**What to work on:** Locate every line in the records below that holds the word "shoulder" and return each one.

Human pose images with coordinates
========================================================================

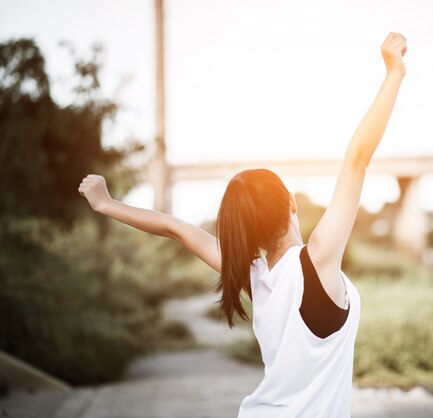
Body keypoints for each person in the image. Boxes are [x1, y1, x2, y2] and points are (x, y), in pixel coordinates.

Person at [78, 31, 407, 417]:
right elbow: (357, 159)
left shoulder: (254, 274)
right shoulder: (314, 263)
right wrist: (393, 74)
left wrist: (108, 204)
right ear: (290, 204)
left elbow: (178, 229)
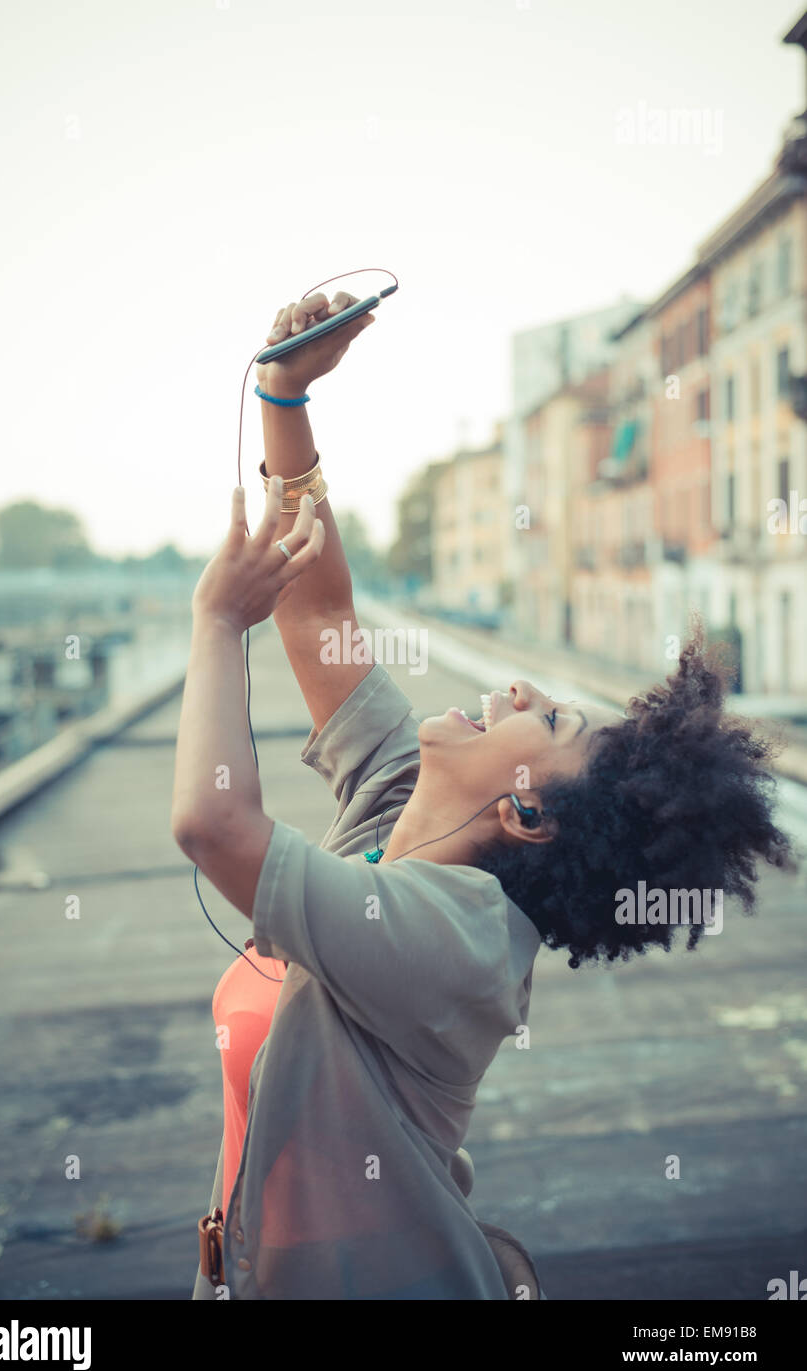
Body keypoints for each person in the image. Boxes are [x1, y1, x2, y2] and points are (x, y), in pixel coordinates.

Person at [174, 292, 795, 1300]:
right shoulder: (400, 811)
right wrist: (282, 397)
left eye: (545, 720)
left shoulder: (447, 938)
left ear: (525, 812)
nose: (511, 691)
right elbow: (322, 611)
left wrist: (212, 624)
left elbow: (212, 822)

========================================================================

**Response area:**
left shoulder: (254, 274)
right shoulder: (314, 263)
right shoulder: (400, 811)
left shoulder: (447, 938)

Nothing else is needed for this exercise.